16.1. Introduction
While
everyone who programs in PHP has to learn some English eventually to
get a handle on its function names and language constructs, PHP can
create applications that speak just about any language. Some
applications need to be used by speakers of many different languages.
Taking an application written for French speakers and making it
useful for German speakers is made easier by PHP's
support for internationalization and localization.
Internationalization (often abbreviated
I18N[14])
is the process of taking an application designed for just one locale
and restructuring it so that it can be used in many different
locales.
Localization
(often abbreviated
L10N[15]) is
the process of adding support for a new locale to an
internationalized application.
A locale is a group
of settings that describe text formatting and language customs in a
particular area of the world.
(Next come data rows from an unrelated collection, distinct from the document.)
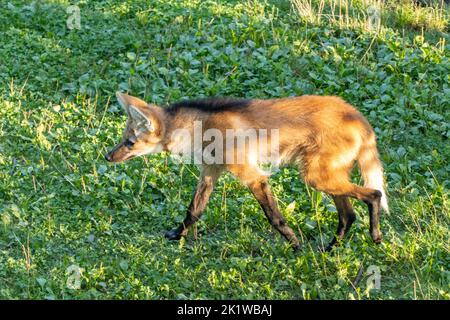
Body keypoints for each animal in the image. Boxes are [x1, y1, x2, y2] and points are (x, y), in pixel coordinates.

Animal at [105, 91, 386, 251]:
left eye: (129, 143)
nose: (108, 156)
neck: (198, 127)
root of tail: (356, 114)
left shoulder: (253, 176)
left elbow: (274, 217)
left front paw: (295, 245)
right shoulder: (211, 170)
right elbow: (194, 210)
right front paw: (177, 234)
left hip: (315, 177)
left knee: (374, 194)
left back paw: (375, 235)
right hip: (325, 176)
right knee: (348, 215)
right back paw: (330, 248)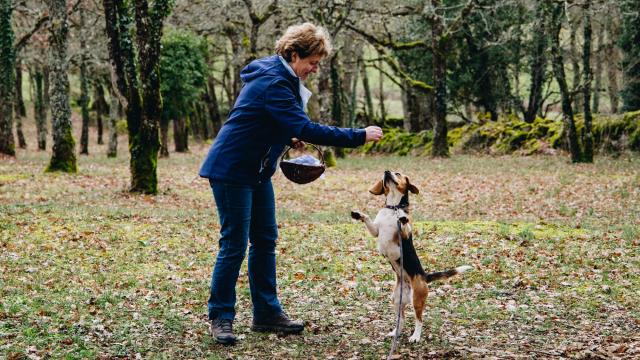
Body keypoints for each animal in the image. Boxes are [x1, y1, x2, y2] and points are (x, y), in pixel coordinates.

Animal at [350, 170, 470, 342]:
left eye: (398, 173)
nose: (387, 171)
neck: (393, 208)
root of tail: (424, 276)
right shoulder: (375, 230)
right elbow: (368, 220)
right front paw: (358, 214)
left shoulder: (405, 234)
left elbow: (405, 224)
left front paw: (403, 219)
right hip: (396, 299)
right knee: (402, 319)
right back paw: (395, 332)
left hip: (417, 299)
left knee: (419, 320)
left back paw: (415, 336)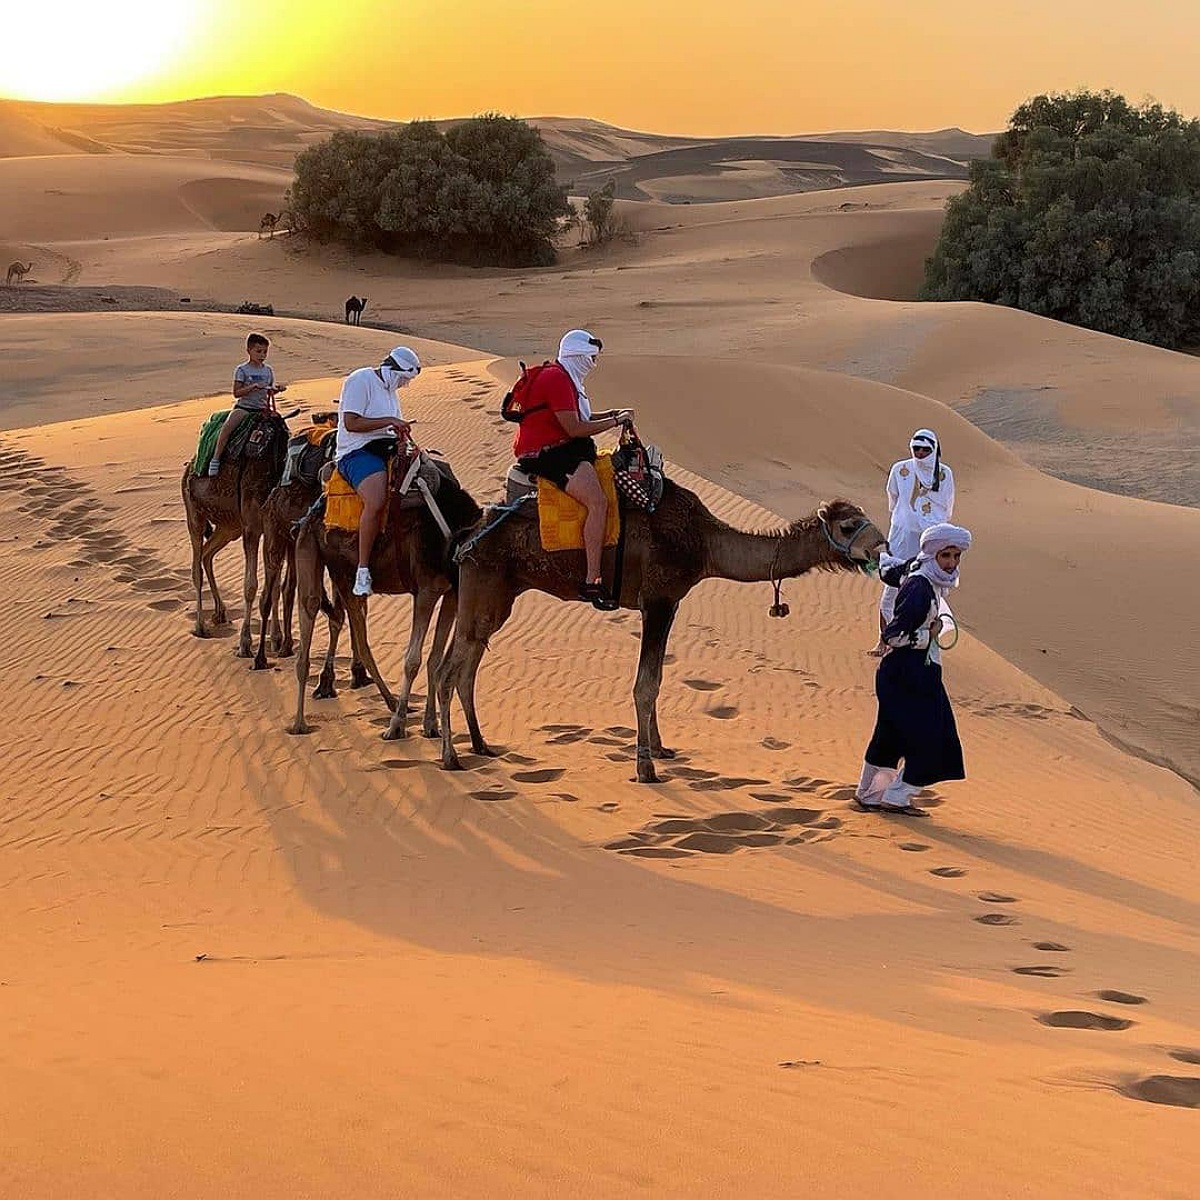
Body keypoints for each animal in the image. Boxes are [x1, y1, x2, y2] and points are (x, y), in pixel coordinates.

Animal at [181, 412, 291, 656]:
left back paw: (220, 613)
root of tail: (189, 467)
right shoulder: (252, 528)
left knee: (207, 555)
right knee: (196, 565)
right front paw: (245, 643)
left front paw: (276, 639)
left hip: (229, 526)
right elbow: (251, 586)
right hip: (194, 513)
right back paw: (200, 626)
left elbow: (275, 587)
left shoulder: (273, 531)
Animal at [288, 454, 482, 739]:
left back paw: (388, 701)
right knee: (310, 620)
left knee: (354, 632)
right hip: (311, 552)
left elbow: (435, 658)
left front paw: (430, 725)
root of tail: (311, 513)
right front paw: (396, 726)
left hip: (343, 576)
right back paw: (300, 723)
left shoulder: (450, 593)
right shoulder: (426, 591)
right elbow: (413, 660)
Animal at [437, 484, 887, 781]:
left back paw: (479, 744)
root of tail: (468, 535)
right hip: (485, 584)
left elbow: (657, 677)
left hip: (496, 593)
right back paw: (450, 757)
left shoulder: (669, 603)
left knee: (465, 665)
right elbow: (645, 683)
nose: (881, 547)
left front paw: (660, 748)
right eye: (849, 525)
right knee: (449, 671)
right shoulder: (658, 597)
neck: (704, 543)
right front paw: (645, 766)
The settings are divided into six
categories:
- LC_COLLATE
-
These settings control
text sorting: which letters go before
and after others in alphabetical order.
- LC_CTYPE
-
These settings control mapping between
uppercase and lowercase letters as well as which characters fall into
the different character classes, such as alphanumeric characters.
- LC_MONETARY
-
These settings describe the
preferred format of currency information, such as what character to
use as a decimal point and how to indicate negative amounts.
- LC_NUMERIC
-
These settings describe the
preferred format of numeric information, such as how to group numbers
and what character is used as a thousands separator.
- LC_TIME
-
These settings describe the
preferred format of time and date information, such as names of
months and days and whether to use 24- or 12-hour time.
- LC_MESSAGES
-
This category contains
text messages used by applications that need to display information
in multiple languages.
There is also a metacategory, LC_ALL, that
encompasses all the categories.
A locale
name generally has three components. The first, an abbreviation that
indicates a language, is mandatory. For example,
"en" for English or
"pt" for Portuguese. Next, after an
underscore, comes an optional country specifier, to distinguish
between different countries that speak different versions of the same
language. For example, "en_US" for
U.S. English and "en_GB" for
British English, or "pt_BR" for
Brazilian Portuguese and "pt_PT"
for Portuguese Portuguese. Last, after a period,
comes an optional character-set
specifier. For example,
"zh_TW.Big5" for Taiwanese Chinese
using the Big5 character set. While most locale names follow these
conventions, some don't. One difficulty in using
locales is that they can be arbitrarily named. Finding and setting a
locale is discussed in Section 16.2 through
Section 16.4.
Different techniques are necessary for correct localization of plain
text, dates and times, and currency. Localization can also be applied
to external entities your program uses, such as images and included
files. Localizing these kinds of content is covered in Section 16.5 through Section 16.9.
Systems for dealing with large amounts of localization data are
discussed in Section 16.10 and Section 16.11. Section 16.10 shows
some simple ways to manage the data, and Section 16.11 introduces GNU gettext, a
full-featured set of tools that provide localization support.
PHP also has limited
support for Unicode. Converting data to and from the Unicode UTF-8
encoding is addressed in Section 16.12.